Now that you’ve mastered XML programming in Visual Basic, here are some additional uses of LINQ to XML and XML literals that you may not have thought about that will probably save you some time.

Using XML Literals Instead of Multi-line Strings

One handy use of XML literals in Visual Basic is to replace your multi-line strings with XML literals for better readability. In Visual Basic, when you need multi-line strings it gets cumbersome with any large amount of text because you have to concatenate string literals with your code and use underscores for readability. For instance:

'Old way to work with multi-line strings
Dim oldWay = "this is a string" & vbCrLf & _
             "with formatting" & vbCrLf & _
             "and stuff" & vbCrLf & _
             "look, underscores" & vbCrLf & _
             " tabs too"
    
    
MsgBox(oldWay)

With Visual Basic 9’s built-in XML literals support, you can now easily write a bunch of text directly into the editor without having to use underscores:

'Use XML literals to avoid underscores
' and preserve formatting
Dim newWay As String = <string>
this is a string
with formatting
and stuff
look, *no* underscores!!!
tabs too</string>.Value
    
MsgBox(newWay)

The text formatting is preserved here as well. All you have to do is get the .Value of the XElement, which is the string literal. As you can see, this is much cleaner than what you’re used to in the first example. And if you still like to see your string literals in the default reddish color, you can easily change the color settings for VB XML literals in Tools --> Options --> Environment --> Fonts and Colors, then select "VB XML Text" and set the custom color to RGB(163,21,21). Here’s another example, some SQL query text now with the reddish color:

'Use it anywhere you want better readability for
' multi-line string literals
Dim query = <query>
SELECT
     Customers.*,
     Orders.OrderDate
FROM
     Customers
INNER JOIN Orders
      ON Orders.CustomerID = Customers.CustomerID
WHERE Customers.CustomerID = @CustomerID
           </query>.Value
    
Dim cmd As New SqlClient.SqlCommand(query)
cmd.Parameters.AddWithValue("@CustomerID", id)

Text Merging

You can use XML literals to produce a lot more than just XML. In fact, you can easily create any text-based output using XML literals and embedded expressions. Using embedded expressions allows you to do any kind of text merging much cleaner than concatenation of strings with code or use of String.Format, especially as the size of the text increases.

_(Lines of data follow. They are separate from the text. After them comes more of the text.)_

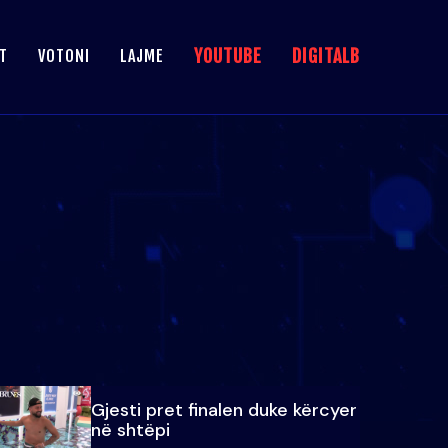
YOUTUBE
DIGITALB
T
VOTONI
LAJME
Gjesti pret finalen duke kërcyer
në shtëpi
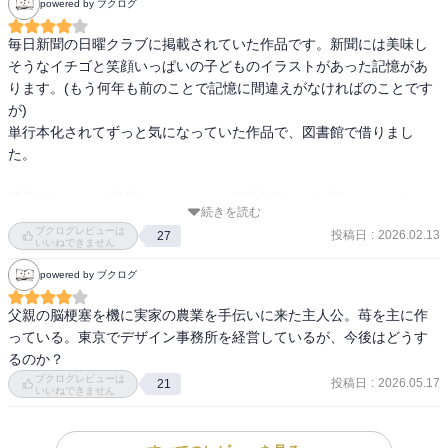
powered by ブクログ
毎日新聞の日曜クラブに掲載されていた作品です。新聞には美味し
そうなイチゴと笑顔いっぱいの子どものイラストがあった記憶があ
ります。(もう何年も前のことで記憶に間違えがなければのことです
が)

単行本化されてずっと気になっていた作品で、図書館で借りまし
た。

農業(特にイチゴ栽培)についてのお仕事小説という感じでしょうか。

続きを読む
主人公の望月恵介がグラフィックデザイナーとイチゴ農家の二刀流
ブクログレビューは
投稿日
:
2026.02.13
27
というか兼業をすることになります。私の育った所にも、恵介の実
いいねできません
家の畑の規模はないけれど、農家の方は兼業をされていた人の方が
powered by ブクログ
多かったように思います。

兼業も大変だろうと思いますが、恵介のように昔のやり方や周りの
父親の脳梗塞を機に実家の農業を手伝いに来た主人公。苺を主に作
人とのしがらみから離れて農業の可能性を探して試みる姿には、勇
っている。東京でデザイン事務所を経営しているが、今後はどうす
気と元気をもらえました。

るのか？
また、荻原さんは子どもの様子を表現するのが上手だな〜と思いま
ブクログレビューは
投稿日
:
2026.05.17
21
いいねできません
した。「笑う森」を読んだ時にも思ったのですが、出てくる子供達
が面白くて可愛いです。
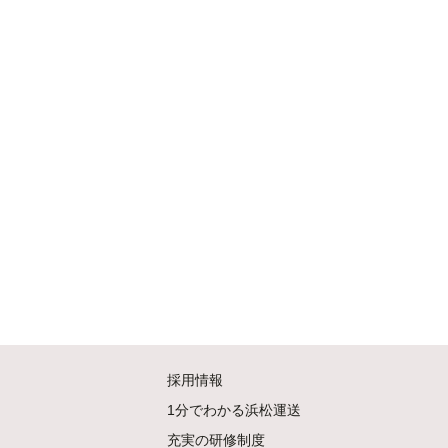
採用情報
1分でわかる浜松運送
充実の研修制度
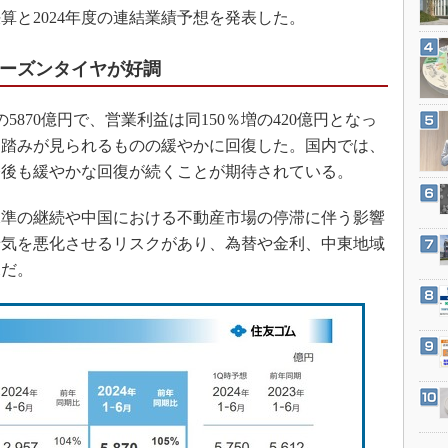
3Dプリンタ
決算と2024年度の連結業績予想を発表した。
産業オープンネット展
デジタルツインとCAE
シーズンタイヤが好調
S＆OP
インダストリー4.0
870億円で、営業利益は同150％増の420億円となっ
イノベーション
足踏みが見られるものの緩やかに回復した。国内では、
製造業ビッグデータ
今後も緩やかな回復が続くことが期待されている。
メイドインジャパン
準の継続や中国における不動産市場の停滞に伴う影響
植物工場
景気を悪化させるリスクがあり、為替や金利、中東地域
知財マネジメント
況だ。
海外生産
グローバル設計・開発
制御セキュリティ
新型コロナへの対応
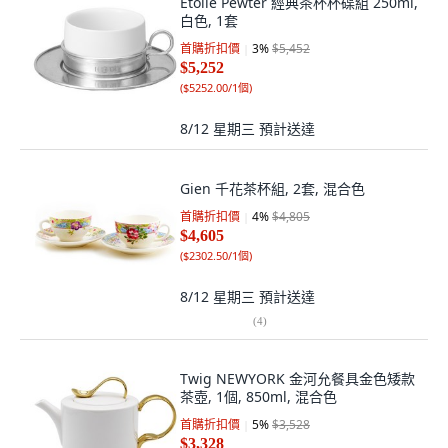
Etoile Pewter 經典茶杯杯碟組 250ml,
白色, 1套
首購折扣價
3
%
$5,452
$5,252
(
$5252.00/1個
)
8/12 星期三
預計送達
Gien 千花茶杯組, 2套, 混合色
首購折扣價
4
%
$4,805
$4,605
(
$2302.50/1個
)
8/12 星期三
預計送達
(
4
)
Twig NEWYORK 金河允餐具金色矮款
茶壺, 1個, 850ml, 混合色
首購折扣價
5
%
$3,528
$3,328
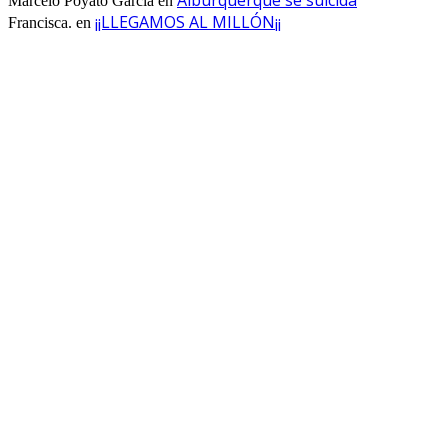
Marcelo Poyato Garcia
en
¡¡LLEGAMOS AL MILLÓN¡¡
Francisca.
en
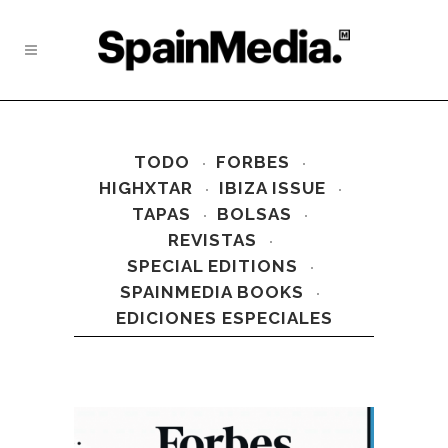
TODO
FORBES
HIGHXTAR
IBIZA ISSUE
TAPAS
BOLSAS
REVISTAS
SPECIAL EDITIONS
SPAINMEDIA BOOKS
EDICIONES ESPECIALES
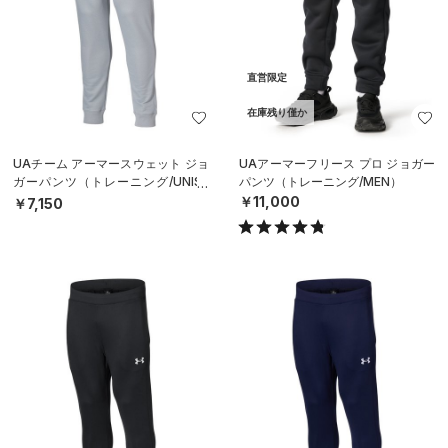
直営限定
在庫残り僅か
UAチーム アーマースウェット ジョ
UAアーマーフリース プロ ジョガー
ガーパンツ（トレーニング/UNISE
パンツ（トレーニング/MEN）
X）
￥11,000
￥7,150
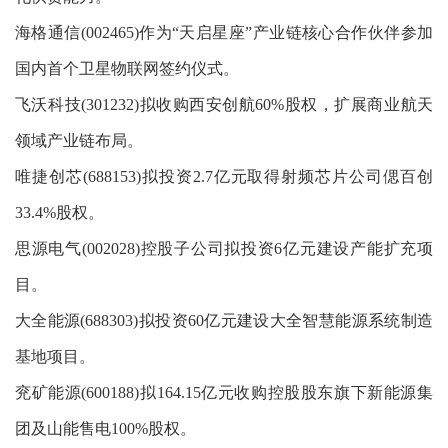
海格通信(002465)作为“天启星座”产业链核心合作伙伴参加
国内首个卫星物联网签约仪式。
飞沃科技(301232)拟收购西安创航60%股权，扩展商业航天
领域产业链布局。
唯捷创芯(688153)拟投资2.7亿元取得射频芯片公司偲百创
33.4%股权。
思源电气(002028)控股子公司拟投资6亿元建设产能扩充项
目。
大全能源(688303)拟投资60亿元建设大全智慧能源系统制造
基地项目。
兖矿能源(600188)拟164.15亿元收购控股股东旗下新能源集
团及山能售电100%股权。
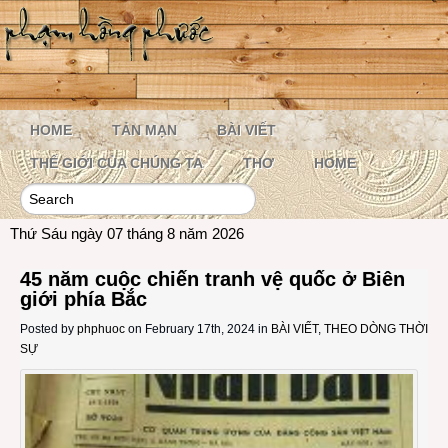
HOME
TẢN MẠN
BÀI VIẾT
THẾ GIỚI CỦA CHÚNG TA
THƠ
HOME
Thứ Sáu ngày 07 tháng 8 năm 2026
45 năm cuộc chiến tranh vệ quốc ở Biên
giới phía Bắc
Posted by
phphuoc
on February 17th, 2024 in
BÀI VIẾT
,
THEO DÒNG THỜI
SỰ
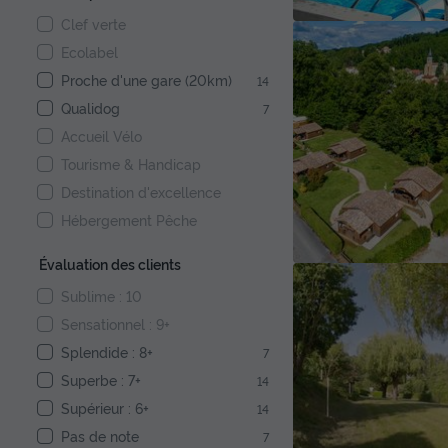
Clef verte
Ecolabel
Proche d'une gare (20km)
14
Qualidog
7
Accueil Vélo
Tourisme & Handicap
Destination d'excellence
Hébergement Pêche
Évaluation des clients
Sublime : 10
Sensationnel : 9+
Splendide : 8+
7
Superbe : 7+
14
Supérieur : 6+
14
Pas de note
7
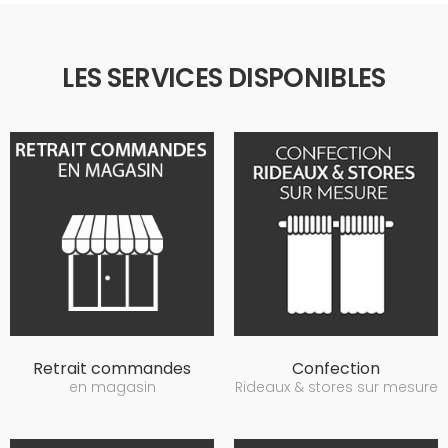
LES SERVICES DISPONIBLES
Retrait commandes
Confection
en magasin
Rideaux & stores sur mesure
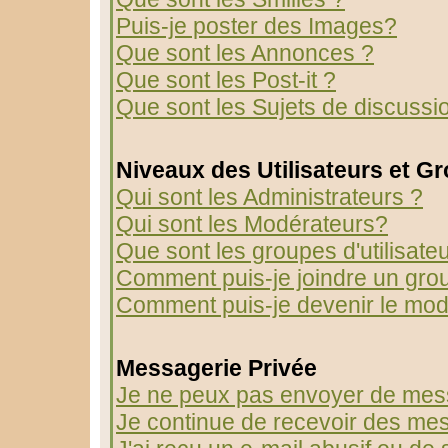
Puis-je poster des Images?
Que sont les Annonces ?
Que sont les Post-it ?
Que sont les Sujets de discussio
Niveaux des Utilisateurs et G
Qui sont les Administrateurs ?
Qui sont les Modérateurs?
Que sont les groupes d'utilisate
Comment puis-je joindre un group
Comment puis-je devenir le modé
Messagerie Privée
Je ne peux pas envoyer de mess
Je continue de recevoir des mes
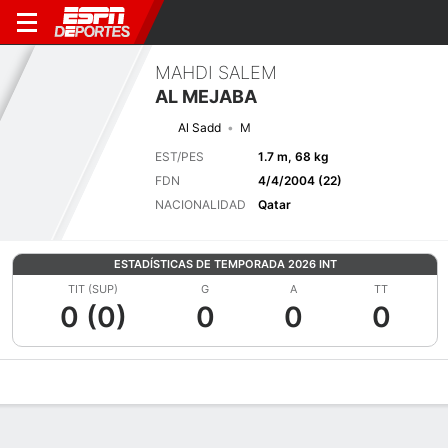
MAHDI SALEM
AL MEJABA
Al Sadd
M
EST/PES
1.7 m, 68 kg
FDN
4/4/2004 (22)
NACIONALIDAD
Qatar
ESTADÍSTICAS DE TEMPORADA 2026 INT
TIT (SUP)
G
A
TT
0 (0)
0
0
0
Perfil de Jugador
Bio
Noticias
Partidos
Estadísticas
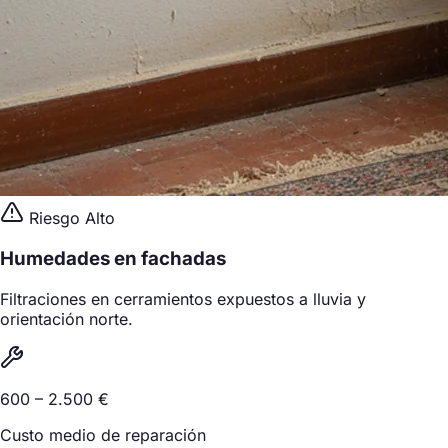
Riesgo Alto
Humedades en fachadas
Filtraciones en cerramientos expuestos a lluvia y
orientación norte.
600 – 2.500 €
Custo medio de reparación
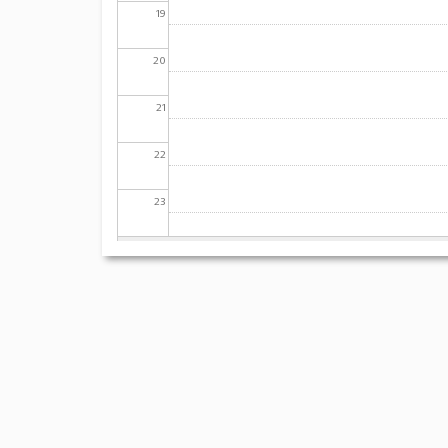
19
20
21
22
23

Here are some simple examples:

'Simple text-merging example using embedded
' expressions
Dim simple = <string>
This is a simple text merge example:
Hello, <%= Environment.UserName %></string>.Value
    
MsgBox(simple)
    
Dim controls = <string>
There are the following controls on this form:
<%= From item In Me.Controls _
    Select item.ToString & vbCrLf %>
              </string>.Value
    
MsgBox(controls)

Listing 3 shows an example that uses a simple code generation pattern to generate a Customer.vb file that describes a Customer class by reading the schema. This is a good example of having to use the descendants axis to obtain all the elements <xs:element> no matter where they appear in the document.

Conclusion

Working with XML via the LINQ to XML API, XML literals and XML axis properties in Visual Basic 9 completely eliminates the barrier between the code you write and the XML you’re trying to express. The new LINQ to XML API provides a much more intuitive approach to querying, transforming, and creating XML, and in many cases has better performance than its predecessor, the XML DOM. Say good-bye to XPath, XQuery, and XSLT, and hello to Visual Basic 9. Enjoy!